What Max and Ruby Showed Me About Writing

You want to know about my all time least favorite television show? It’s Max and Ruby. Does anyone else know of that show? I never watched it myself, but having younger siblings meant I was aware of kid’s shows even when I didn’t watch them.

I would have been nine or ten at the time, and I hated that show with a passion. I remember complaining about not wanting to watch it whenever it was on.

Why?

Every single episode was the exact same thing. I swear they could have taken the same script and just changed out the one word Max repeats over and over.

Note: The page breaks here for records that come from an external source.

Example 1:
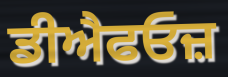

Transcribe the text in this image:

ਡੀਐਫਓਜ਼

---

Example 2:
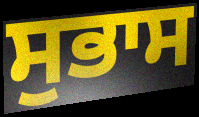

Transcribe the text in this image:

ਸੁਭਾਸ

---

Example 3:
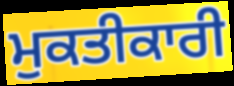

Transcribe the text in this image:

ਮੁਕਤੀਕਾਰੀ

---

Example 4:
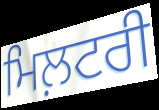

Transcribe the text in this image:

ਮਿਲ਼ਟਰੀ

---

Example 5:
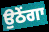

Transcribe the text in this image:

ਉਠੇਂਗਾ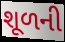
શૂળનીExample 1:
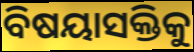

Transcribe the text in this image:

ବିଷୟାସକ୍ତିକୁ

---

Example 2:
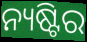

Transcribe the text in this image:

ନ୍ୟଷ୍ଟିର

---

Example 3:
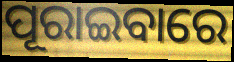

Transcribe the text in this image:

ପୂରାଇବାରେ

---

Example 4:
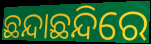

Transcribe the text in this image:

ଛନ୍ଦାଛନ୍ଦିରେ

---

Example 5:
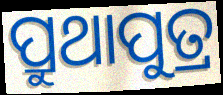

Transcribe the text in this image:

ପ୍ରୁଥାପୁତ୍ରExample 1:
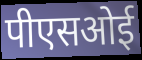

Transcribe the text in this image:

पीएसओई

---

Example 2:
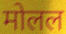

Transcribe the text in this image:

मोलल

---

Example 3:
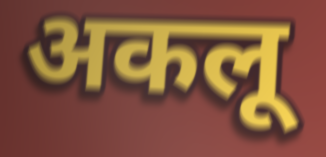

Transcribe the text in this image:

अकलू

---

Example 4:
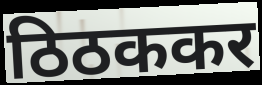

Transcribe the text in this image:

ठिठककर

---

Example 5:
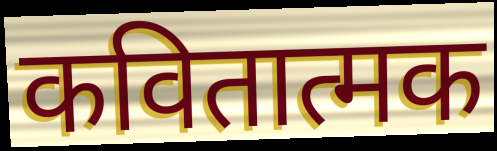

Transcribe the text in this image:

कवितात्मक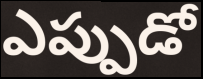
ఎప్పుడోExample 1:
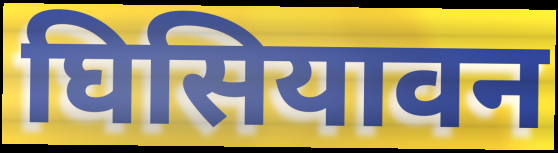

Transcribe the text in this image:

घिसियावन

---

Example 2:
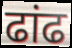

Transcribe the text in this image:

ढांढ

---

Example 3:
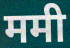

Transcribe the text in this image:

ममी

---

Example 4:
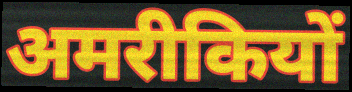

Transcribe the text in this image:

अमरीकियों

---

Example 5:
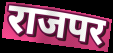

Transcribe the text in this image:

राजपर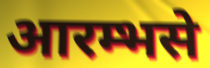
आरम्भसे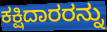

Now that I’m older, I realize that most children’s shows are exactly the same way. They follow a strict format that rarely changes. Even a lot of adult television shows does it.

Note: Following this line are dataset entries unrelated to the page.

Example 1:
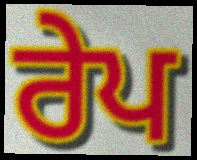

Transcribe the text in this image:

ਰੇਪ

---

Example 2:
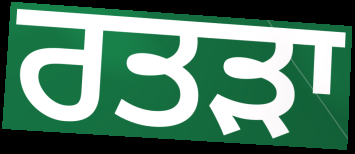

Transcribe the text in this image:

ਰਤੜਾ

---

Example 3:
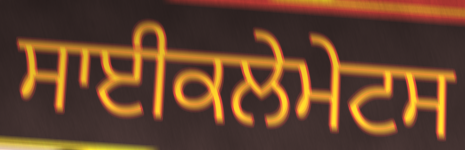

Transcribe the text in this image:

ਸਾਈਕਲੇਮੇਟਸ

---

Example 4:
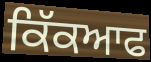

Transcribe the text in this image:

ਕਿੱਕਆਫ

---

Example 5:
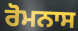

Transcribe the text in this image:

ਰੋਮਨਾਸ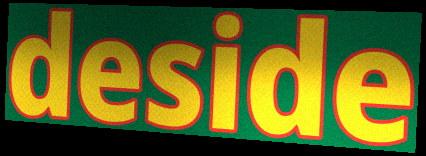
deside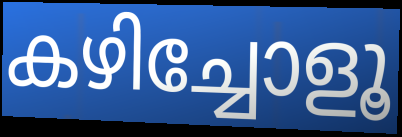
കഴിച്ചോളൂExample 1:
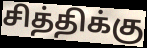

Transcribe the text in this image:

சித்திக்கு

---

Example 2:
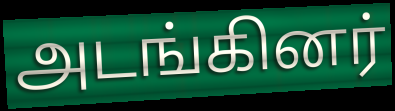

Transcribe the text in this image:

அடங்கினர்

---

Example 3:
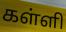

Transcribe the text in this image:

கள்ளி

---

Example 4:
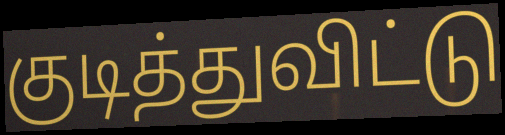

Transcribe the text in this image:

குடித்துவிட்டு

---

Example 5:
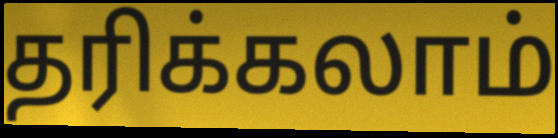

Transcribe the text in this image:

தரிக்கலாம்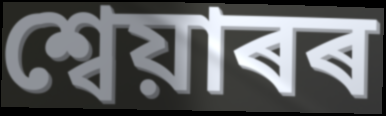
শ্বেয়াৰৰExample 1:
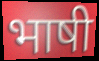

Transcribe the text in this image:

भाषी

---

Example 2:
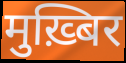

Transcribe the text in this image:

मुख़्बिर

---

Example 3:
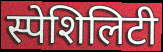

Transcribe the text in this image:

स्पेशिलिटी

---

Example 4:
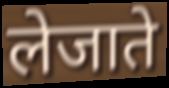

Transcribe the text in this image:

लेजाते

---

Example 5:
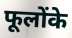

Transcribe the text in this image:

फूलोंके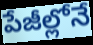
పేజీల్లోనేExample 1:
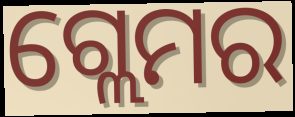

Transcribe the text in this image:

ଗ୍ଲେମର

There was something about Max and Ruby that made the constantly repeated story more obvious to me even at nine years old. I didn’t want to watch it because I could flat out tell you what was going to happen. Even today, I don’t feel the same level of contempt for the vast majority of kid’s shows that I felt for Max and Ruby.

It took me until about ten minutes ago to realize that Max and Ruby is a great lesson on writing. Most TV shows follow some sort of formulaic plot, but if the writer’s doing a good job, the audience won’t care. They may not even notice. If the writer’s doing a bad job… Well, the audience just won’t be bothered to continue on with the show.

And isn’t that the same for every type of writing? The same basic plots show up again and again, but plenty of stories still manage to be amazing while following them. What I hated so much about Max and Ruby as a kid wasn’t really the fact that the plot was basic. It’s how obvious it was that it never changed. Plenty of kid’s shows have the same plot every single day, but they manage to still make it new somehow each episode.

That’s what writers always have to do. Because if you broke any story down to its most basic outline, that outline could be applied to countless stories. How it’s changed and carried out is what’s important.

P.S. I realize now that I was pretty hard on a show that was meant for (probably very) young children, but I was ten.